Share

Di Sofa

"Apa yang sedang …." Kalimat Cakra terhenti ketika melihat Asta dan Rendra sedang berada di depan kompor gas. "Kamu sedang apa?" Cakra mengganti pertanyaannya dan langsung mengarahkan pertanyaan tersebut khusus untuk Asta.

Asta yang sedang memegang spatula di tangannya pun menjawab dengan ringan, "Masak."

"Kamu bisa masak?" tanya Cakra lagi.

"Bisa, dikit," jawab Asta lalu menoleh ke arah Rendra. "Kalau dia nih ... jago," imbuhnya lalu kembali terkekeh.

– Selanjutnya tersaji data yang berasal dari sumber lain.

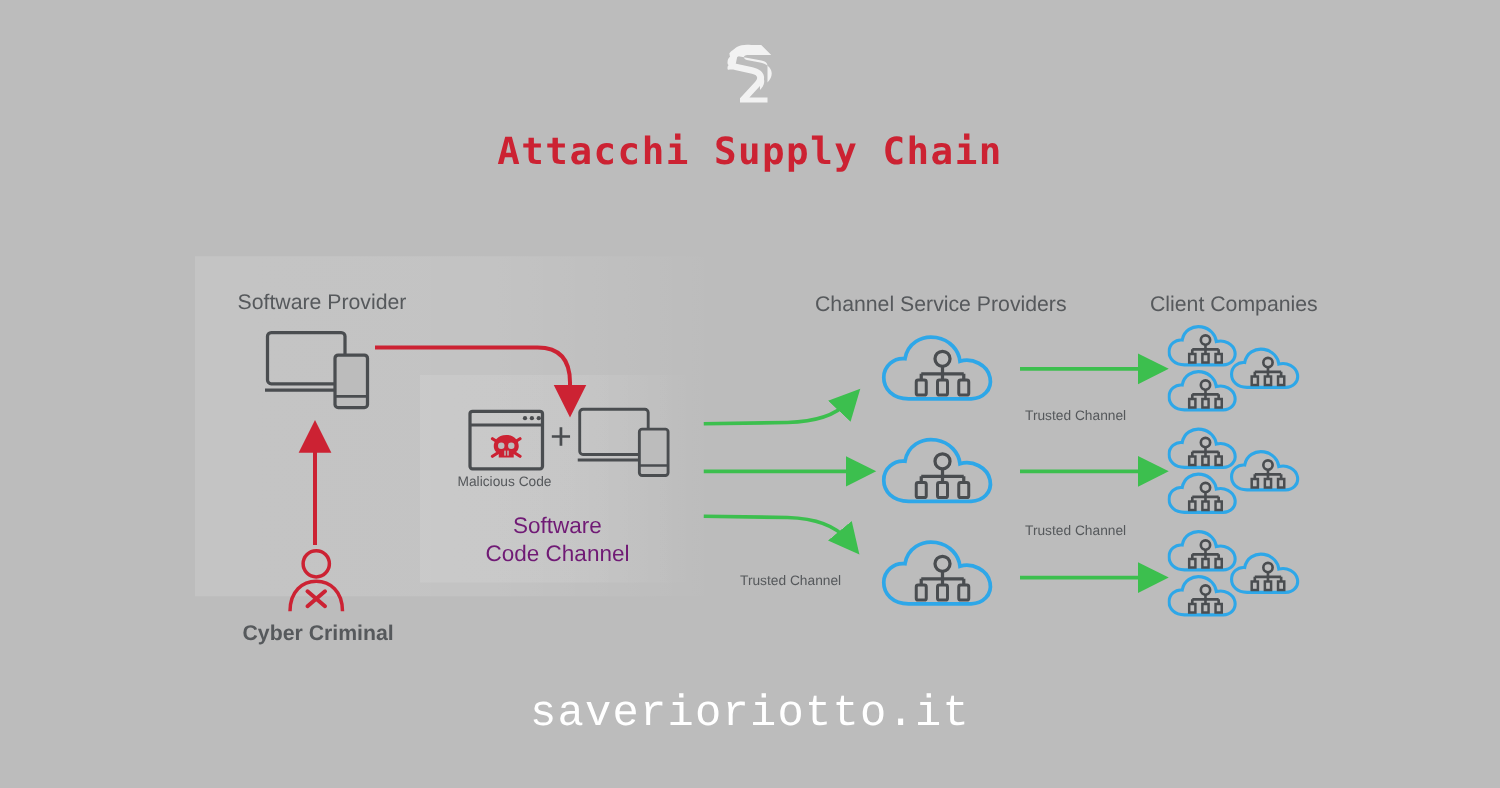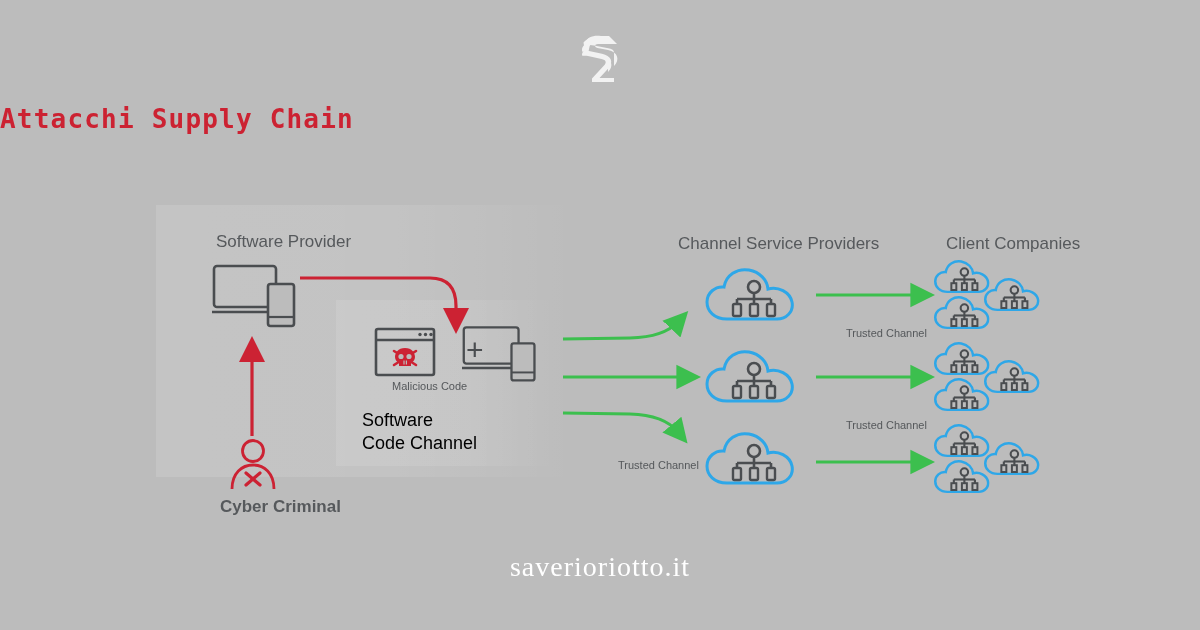"Attacchi Supply Chain" .title { font-size: 26px -> 30px; text-align: none -> center }
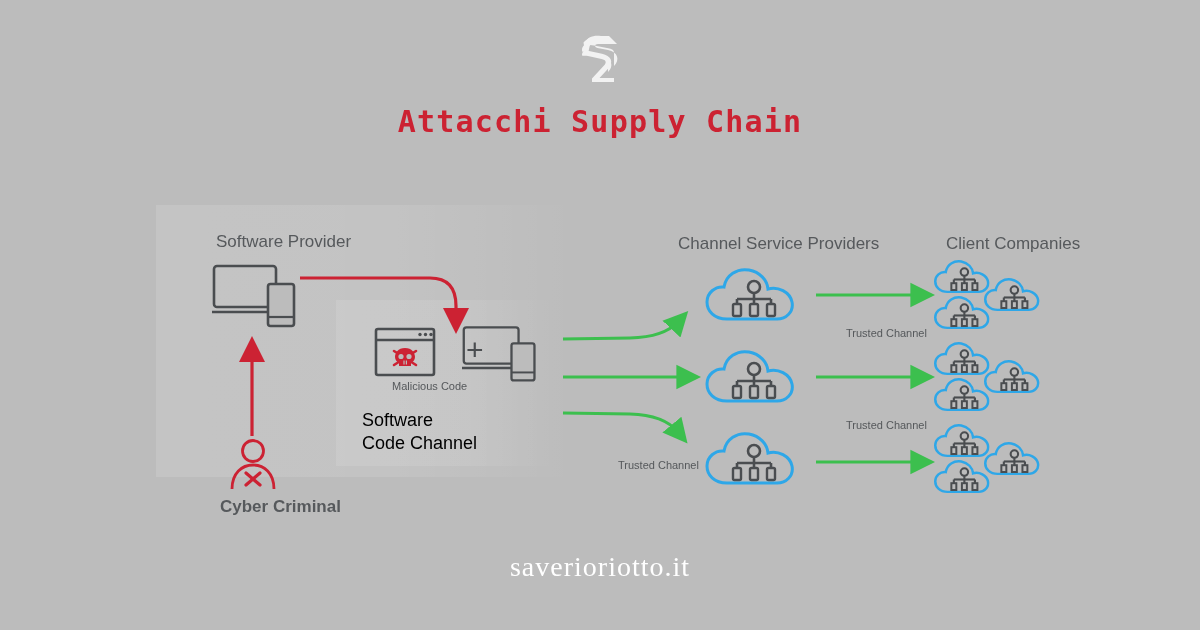"Software Provider" .lbl { margin-left: 26px -> none }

Melihat hal tersebut, Cakra pun langsung mengerutkan keningnya. 'Sejak kapan mereka menjadi akrab?' batinnya yang merasa ada yang salah dengan hal itu.

"Iya aku jago karena yang aku masak ini ayam jago, Benarkan?" sahut Rendra sembari ikut tertawa kecil.

Kemudian Cakra pun menyahut, "Lalu suara tadi ...." Cakra menggantung kalimatnya.

"Suara apa?" tanya Asta, menanggapi kalimat laki-laki yang pernah menjadi kakak angkatnya itu.

Cakra pun terdiam sesaat dan menatap wajah Asta yang sedang menanti jawabannya.

"Tidak ada," tukasnya.

Mendengar hal itu Asta pun mengerutkan keningnya.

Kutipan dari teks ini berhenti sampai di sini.